*Problem requirements*. Would you copy the full listing that follows without changing a thing?
------------------------------------------------
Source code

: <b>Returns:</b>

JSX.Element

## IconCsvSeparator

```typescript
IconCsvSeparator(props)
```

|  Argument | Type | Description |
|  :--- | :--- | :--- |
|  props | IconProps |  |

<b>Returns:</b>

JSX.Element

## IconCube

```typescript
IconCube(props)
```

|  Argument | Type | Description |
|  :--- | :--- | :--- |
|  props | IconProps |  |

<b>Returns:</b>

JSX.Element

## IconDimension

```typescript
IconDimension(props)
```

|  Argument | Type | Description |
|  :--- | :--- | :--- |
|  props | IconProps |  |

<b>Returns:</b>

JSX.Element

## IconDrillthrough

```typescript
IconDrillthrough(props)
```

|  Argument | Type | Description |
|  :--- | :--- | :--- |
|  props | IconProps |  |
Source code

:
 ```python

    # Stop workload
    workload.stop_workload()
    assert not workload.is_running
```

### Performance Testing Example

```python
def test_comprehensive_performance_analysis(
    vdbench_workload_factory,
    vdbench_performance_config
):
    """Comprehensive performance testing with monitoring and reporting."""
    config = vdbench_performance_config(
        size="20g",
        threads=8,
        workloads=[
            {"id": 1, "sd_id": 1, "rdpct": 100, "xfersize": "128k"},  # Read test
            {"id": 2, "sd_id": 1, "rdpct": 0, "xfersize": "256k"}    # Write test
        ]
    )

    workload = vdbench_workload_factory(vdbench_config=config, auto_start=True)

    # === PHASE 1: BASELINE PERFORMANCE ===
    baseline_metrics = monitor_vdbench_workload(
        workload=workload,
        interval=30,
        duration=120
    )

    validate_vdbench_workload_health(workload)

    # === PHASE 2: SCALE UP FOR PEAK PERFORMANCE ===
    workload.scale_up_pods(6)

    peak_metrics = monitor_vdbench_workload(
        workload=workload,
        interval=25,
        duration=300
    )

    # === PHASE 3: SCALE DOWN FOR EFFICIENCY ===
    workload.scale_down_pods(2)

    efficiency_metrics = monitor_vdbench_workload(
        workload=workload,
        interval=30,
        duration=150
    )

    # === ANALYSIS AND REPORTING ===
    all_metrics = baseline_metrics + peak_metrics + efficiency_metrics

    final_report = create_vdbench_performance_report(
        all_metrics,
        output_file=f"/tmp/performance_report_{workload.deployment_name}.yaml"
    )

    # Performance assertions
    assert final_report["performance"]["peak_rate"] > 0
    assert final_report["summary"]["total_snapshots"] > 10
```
------------------------------------------------
*Answer*.
Source code

: <b>Returns:</b>

JSX.Element

## IconCsvSeparator

```typescript
IconCsvSeparator(props)
```

|  Argument | Type | Description |
|  :--- | :--- | :--- |
|  props | IconProps |  |

<b>Returns:</b>

JSX.Element

## IconCube

```typescript
IconCube(props)
```

|  Argument | Type | Description |
|  :--- | :--- | :--- |
|  props | IconProps |  |

<b>Returns:</b>

JSX.Element

## IconDimension

```typescript
IconDimension(props)
```

|  Argument | Type | Description |
|  :--- | :--- | :--- |
|  props | IconProps |  |

<b>Returns:</b>

JSX.Element

## IconDrillthrough

```typescript
IconDrillthrough(props)
```

|  Argument | Type | Description |
|  :--- | :--- | :--- |
|  props | IconProps |  |
Source code

:
 ```python

    # Stop workload
    workload.stop_workload()
    assert not workload.is_running
```

### Performance Testing Example

```python
def test_comprehensive_performance_analysis(
    vdbench_workload_factory,
    vdbench_performance_config
):
    """Comprehensive performance testing with monitoring and reporting."""
    config = vdbench_performance_config(
        size="20g",
        threads=8,
        workloads=[
            {"id": 1, "sd_id": 1, "rdpct": 100, "xfersize": "128k"},  # Read test
            {"id": 2, "sd_id": 1, "rdpct": 0, "xfersize": "256k"}    # Write test
        ]
    )

    workload = vdbench_workload_factory(vdbench_config=config, auto_start=True)

    # === PHASE 1: BASELINE PERFORMANCE ===
    baseline_metrics = monitor_vdbench_workload(
        workload=workload,
        interval=30,
        duration=120
    )

    validate_vdbench_workload_health(workload)

    # === PHASE 2: SCALE UP FOR PEAK PERFORMANCE ===
    workload.scale_up_pods(6)

    peak_metrics = monitor_vdbench_workload(
        workload=workload,
        interval=25,
        duration=300
    )

    # === PHASE 3: SCALE DOWN FOR EFFICIENCY ===
    workload.scale_down_pods(2)

    efficiency_metrics = monitor_vdbench_workload(
        workload=workload,
        interval=30,
        duration=150
    )

    # === ANALYSIS AND REPORTING ===
    all_metrics = baseline_metrics + peak_metrics + efficiency_metrics

    final_report = create_vdbench_performance_report(
        all_metrics,
        output_file=f"/tmp/performance_report_{workload.deployment_name}.yaml"
    )

    # Performance assertions
    assert final_report["performance"]["peak_rate"] > 0
    assert final_report["summary"]["total_snapshots"] > 10
```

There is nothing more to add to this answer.